Le félin continua d'avancer dans la nuit, jusqu'à réussir à l'aube à rejoindre les montagnes qu'il guettait dans l'horizon. Ces dernières étaient lus abruptes, plus dangereuses, plus difficiles à franchir que toutes celles qu'il avait croisées jusqu'à présent. En contre-bas, la route sillonait entre les roches qui descendaient à pique. S'il tombait, il mourrait. Nombreuses étaient les carcasses de chèvres des montagnes, loups, et même Hommes qui jonchaient çà et là les crevasses qui s'étaient formées avec le temps. Plus il avançait, plus le félin ressentait cette impression de gravir un cimetière. Certains cadavres étaient encore recouverts de chairs, dont les charognards s'obstinaient à ronger les os.
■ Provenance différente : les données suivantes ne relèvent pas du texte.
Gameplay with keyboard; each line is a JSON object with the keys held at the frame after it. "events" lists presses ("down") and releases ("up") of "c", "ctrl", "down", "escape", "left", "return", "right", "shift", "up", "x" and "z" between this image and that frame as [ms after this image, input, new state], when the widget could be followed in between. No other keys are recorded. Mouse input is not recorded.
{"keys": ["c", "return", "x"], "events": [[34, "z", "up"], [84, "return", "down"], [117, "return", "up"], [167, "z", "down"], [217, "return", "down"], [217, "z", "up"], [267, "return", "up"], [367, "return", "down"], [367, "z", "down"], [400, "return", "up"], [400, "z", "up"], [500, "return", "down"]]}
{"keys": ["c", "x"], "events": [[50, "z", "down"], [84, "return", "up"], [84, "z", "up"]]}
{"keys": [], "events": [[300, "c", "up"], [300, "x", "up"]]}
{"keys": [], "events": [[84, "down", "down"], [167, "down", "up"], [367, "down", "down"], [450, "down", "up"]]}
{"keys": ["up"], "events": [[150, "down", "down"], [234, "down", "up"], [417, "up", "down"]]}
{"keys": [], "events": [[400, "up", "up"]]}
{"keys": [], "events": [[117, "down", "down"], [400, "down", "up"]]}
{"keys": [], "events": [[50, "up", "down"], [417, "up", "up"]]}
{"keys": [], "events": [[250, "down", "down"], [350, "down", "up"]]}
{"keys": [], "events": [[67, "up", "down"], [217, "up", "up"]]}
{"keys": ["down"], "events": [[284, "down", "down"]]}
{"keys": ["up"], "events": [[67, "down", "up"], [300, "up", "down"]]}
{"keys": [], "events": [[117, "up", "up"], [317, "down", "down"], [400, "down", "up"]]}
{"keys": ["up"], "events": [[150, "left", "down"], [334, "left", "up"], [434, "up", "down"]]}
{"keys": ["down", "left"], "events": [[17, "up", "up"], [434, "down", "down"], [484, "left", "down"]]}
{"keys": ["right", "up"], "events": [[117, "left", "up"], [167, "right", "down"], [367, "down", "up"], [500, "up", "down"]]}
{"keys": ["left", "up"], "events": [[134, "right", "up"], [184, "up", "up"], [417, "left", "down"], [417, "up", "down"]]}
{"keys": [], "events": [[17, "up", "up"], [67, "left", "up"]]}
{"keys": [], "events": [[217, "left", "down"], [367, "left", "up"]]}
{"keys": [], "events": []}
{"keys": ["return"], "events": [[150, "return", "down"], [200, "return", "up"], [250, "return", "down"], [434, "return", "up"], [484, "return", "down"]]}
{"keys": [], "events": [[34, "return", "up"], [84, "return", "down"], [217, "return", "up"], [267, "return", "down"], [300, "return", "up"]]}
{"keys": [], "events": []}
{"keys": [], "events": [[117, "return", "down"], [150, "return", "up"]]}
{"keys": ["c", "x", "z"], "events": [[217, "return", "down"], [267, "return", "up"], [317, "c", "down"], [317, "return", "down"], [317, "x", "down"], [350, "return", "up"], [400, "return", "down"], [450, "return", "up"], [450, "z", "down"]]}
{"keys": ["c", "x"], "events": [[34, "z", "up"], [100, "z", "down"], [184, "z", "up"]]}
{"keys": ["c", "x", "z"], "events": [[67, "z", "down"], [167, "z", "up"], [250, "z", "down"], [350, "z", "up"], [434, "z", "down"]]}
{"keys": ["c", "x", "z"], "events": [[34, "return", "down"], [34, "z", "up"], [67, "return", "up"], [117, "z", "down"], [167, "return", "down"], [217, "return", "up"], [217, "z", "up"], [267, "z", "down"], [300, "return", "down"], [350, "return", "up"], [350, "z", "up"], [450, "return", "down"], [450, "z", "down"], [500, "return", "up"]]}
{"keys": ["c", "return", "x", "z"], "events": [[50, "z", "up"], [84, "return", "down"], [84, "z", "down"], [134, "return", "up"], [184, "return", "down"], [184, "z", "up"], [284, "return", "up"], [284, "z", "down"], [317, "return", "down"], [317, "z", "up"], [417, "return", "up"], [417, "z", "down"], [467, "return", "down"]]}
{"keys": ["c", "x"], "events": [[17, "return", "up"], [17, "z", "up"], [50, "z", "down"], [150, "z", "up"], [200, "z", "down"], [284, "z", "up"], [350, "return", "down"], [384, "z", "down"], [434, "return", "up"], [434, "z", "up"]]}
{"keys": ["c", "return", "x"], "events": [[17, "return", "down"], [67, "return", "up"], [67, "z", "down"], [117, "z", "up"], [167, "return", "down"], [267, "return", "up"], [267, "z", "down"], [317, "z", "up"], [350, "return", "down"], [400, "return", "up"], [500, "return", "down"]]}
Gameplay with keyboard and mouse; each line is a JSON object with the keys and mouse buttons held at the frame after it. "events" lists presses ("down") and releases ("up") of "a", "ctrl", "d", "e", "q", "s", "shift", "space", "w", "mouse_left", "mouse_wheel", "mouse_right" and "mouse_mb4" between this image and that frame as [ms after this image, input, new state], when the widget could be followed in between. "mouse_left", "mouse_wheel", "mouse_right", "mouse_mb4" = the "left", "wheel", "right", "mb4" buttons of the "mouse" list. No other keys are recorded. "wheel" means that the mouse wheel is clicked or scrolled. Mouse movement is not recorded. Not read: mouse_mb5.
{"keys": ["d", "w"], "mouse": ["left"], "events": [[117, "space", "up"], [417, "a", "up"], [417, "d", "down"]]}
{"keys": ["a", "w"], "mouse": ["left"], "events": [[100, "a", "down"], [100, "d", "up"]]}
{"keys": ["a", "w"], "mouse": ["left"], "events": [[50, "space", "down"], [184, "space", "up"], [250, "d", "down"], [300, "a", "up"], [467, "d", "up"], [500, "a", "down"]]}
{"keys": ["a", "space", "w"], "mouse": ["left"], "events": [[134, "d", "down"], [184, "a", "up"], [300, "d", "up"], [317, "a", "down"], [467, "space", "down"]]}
Plissant des yeux, il discerna plus haut des têtes empalées sur des piques desquelles flottaient des rubans violets et rouges. C'était un avertissement. Il en avait été déposé plus loin, et encore un peu plus loin. L'animal ne pût s'empêcher de se questionner, même si ce n'était pas ses affaires. A qui appartenaient ces têtes, et pourquoi les avoir disposées en pleine montagne, dans un lieu si escarpé et mortel ? Qu'importe. Ses muscles le brûlaient et il lui tardait de déboucher dans un lieu plus plat avec une végétation plus garnie. La chaîne de montagne sur laquelle il se trouvait était poussiéreuse et morbide. Ternissant son pelage, la poussière de roche brune se décollait - pareille à de fins, très fins grains de sable -, à chaque fois que ses pattes se soulevaient et ses griffes libéraient la surface dans laquelle elles se plantaient. L'on aurait pu le prendre pour n'importe quel gros chat qui se serait roulé dans la boue puis la poussière, et qui sentirait l'eau pourrie à plein nez.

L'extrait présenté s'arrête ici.